Let the (rank-\(r\) truncated) decomposition of \(\hat{B}(\lambda)\) be
$$\hat{B}(\lambda, r) = U_{\hat{B}(\lambda)} \, D_{\hat{B}(\lambda)} \, V_{\hat{B}(\lambda)}^{\prime}.$$
The following three biplot scalings are defined:
Symmetric scaling (default):
$$\tilde{F} = U_{\hat{B}(\lambda)} \, D_{\hat{B}(\lambda)}^{1/2}, \qquad
\tilde{G} = V_{\hat{B}(\lambda)} \, D_{\hat{B}(\lambda)}^{1/2}.$$
X scaling:
$$\tilde{F} = U_{\hat{B}(\lambda)} \, D_{\hat{B}(\lambda)}, \qquad
\tilde{G} = V_{\hat{B}(\lambda)}.$$
Y scaling:
$$\tilde{F} = U_{\hat{B}(\lambda)}, \qquad
\tilde{G} = V_{\hat{B}(\lambda)} \, D_{\hat{B}(\lambda)}.$$
In all three cases, \(\hat{B}(\lambda, r) = \tilde{F} \, \tilde{G}^{\prime}.\)
Variable importance is scored by the row-wise \(\ell_2\)-norms:
$$s_i^{(\tilde{F})} = \| \tilde{F}_{i,\cdot} \|_2, \qquad
s_j^{(\tilde{G})} = \| \tilde{G}_{j,\cdot} \|_2.$$
Selecting the top \(m_x\) predictors and \(m_y\) responses yields the submatrices of the scaled factor matrices (each with \(r\) columns).

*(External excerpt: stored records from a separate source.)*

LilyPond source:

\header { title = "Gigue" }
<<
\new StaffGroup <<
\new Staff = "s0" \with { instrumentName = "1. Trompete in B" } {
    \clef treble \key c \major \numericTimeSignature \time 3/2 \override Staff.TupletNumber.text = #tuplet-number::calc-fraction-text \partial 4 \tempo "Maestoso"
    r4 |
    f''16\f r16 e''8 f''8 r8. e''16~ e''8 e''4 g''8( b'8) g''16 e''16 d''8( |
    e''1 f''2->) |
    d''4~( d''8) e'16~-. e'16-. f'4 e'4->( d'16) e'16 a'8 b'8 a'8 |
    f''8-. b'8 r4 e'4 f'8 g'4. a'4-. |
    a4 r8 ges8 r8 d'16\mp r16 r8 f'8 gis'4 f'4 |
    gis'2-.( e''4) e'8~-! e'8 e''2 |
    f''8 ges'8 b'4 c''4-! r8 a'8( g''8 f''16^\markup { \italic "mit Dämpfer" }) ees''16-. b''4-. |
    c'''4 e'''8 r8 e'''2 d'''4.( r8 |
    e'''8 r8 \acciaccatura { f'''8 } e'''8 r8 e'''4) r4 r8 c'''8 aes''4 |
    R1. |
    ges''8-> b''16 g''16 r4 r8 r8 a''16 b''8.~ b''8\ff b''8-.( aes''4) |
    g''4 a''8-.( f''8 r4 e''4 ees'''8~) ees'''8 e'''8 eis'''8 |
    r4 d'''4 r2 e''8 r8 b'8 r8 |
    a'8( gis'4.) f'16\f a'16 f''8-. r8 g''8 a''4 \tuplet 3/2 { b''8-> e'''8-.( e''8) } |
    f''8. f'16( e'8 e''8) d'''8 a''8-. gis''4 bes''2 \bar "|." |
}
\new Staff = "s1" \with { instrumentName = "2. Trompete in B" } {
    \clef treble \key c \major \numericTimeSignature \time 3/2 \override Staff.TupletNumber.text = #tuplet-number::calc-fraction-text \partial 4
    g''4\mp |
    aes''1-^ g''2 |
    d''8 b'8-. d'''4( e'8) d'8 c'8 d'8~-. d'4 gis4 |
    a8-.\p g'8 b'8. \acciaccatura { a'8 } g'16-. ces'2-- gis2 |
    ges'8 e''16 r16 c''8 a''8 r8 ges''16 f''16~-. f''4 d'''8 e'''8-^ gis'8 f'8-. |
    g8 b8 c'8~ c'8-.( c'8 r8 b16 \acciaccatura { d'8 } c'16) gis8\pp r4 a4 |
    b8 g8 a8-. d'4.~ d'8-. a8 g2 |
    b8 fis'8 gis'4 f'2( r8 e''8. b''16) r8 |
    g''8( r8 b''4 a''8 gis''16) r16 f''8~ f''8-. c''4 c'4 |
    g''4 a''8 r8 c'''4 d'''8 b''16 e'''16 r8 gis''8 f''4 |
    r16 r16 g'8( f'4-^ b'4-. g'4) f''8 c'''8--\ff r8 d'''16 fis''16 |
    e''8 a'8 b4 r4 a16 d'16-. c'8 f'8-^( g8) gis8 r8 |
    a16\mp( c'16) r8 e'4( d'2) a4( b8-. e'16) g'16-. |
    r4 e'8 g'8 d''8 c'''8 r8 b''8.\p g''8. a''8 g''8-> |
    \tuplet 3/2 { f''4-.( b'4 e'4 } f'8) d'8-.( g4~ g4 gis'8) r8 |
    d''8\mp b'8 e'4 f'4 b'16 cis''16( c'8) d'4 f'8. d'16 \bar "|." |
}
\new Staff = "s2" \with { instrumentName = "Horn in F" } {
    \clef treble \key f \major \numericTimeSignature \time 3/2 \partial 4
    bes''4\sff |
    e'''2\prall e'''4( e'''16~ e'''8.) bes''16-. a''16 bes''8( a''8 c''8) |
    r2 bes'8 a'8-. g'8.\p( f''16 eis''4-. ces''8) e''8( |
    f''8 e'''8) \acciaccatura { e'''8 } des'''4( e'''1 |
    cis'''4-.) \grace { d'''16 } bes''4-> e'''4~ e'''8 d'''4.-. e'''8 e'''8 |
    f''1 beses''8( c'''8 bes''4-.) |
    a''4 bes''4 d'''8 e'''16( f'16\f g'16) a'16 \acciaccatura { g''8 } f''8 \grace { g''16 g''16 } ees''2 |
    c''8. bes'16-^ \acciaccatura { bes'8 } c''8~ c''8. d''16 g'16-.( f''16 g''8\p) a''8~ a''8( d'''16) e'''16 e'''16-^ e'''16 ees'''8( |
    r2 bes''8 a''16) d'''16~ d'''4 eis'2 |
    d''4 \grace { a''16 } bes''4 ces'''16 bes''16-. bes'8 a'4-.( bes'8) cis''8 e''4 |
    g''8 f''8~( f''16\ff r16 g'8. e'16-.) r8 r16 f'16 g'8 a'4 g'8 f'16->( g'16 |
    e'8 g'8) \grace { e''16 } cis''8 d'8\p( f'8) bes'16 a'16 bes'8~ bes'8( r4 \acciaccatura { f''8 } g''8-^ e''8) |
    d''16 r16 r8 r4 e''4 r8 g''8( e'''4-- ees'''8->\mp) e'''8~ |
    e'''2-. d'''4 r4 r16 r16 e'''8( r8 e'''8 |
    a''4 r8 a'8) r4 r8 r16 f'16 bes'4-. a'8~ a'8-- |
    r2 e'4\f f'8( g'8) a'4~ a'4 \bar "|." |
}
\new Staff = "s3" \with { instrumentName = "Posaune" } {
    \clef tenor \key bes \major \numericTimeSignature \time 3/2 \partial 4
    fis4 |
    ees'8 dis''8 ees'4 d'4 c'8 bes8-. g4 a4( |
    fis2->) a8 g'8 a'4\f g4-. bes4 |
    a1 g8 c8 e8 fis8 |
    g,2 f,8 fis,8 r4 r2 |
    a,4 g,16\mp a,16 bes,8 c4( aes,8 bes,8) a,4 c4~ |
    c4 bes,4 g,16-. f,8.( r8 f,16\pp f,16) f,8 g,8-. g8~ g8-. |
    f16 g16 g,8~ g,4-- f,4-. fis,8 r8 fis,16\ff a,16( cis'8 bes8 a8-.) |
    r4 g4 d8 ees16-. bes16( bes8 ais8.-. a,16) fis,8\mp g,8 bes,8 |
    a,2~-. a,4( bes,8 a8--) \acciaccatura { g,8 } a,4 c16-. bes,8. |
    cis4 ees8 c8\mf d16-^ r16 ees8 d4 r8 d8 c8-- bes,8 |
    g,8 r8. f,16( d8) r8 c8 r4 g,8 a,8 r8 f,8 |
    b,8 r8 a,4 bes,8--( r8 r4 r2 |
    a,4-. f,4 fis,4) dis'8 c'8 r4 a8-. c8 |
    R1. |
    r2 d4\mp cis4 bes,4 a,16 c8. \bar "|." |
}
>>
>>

The reduced coefficient submatrix is then
$$\hat{B}_{\mathrm{sub}}(\lambda, r) =
\tilde{F}_{\mathrm{sub}} \, \tilde{G}_{\mathrm{sub}}^{\prime}.$$
The matrix \(\hat{B}_{\mathrm{sub}}(\lambda, r)\) retains the dominant low-rank structure and is visualized as a heatmap (with \(m_x = m_y = 20\) by default).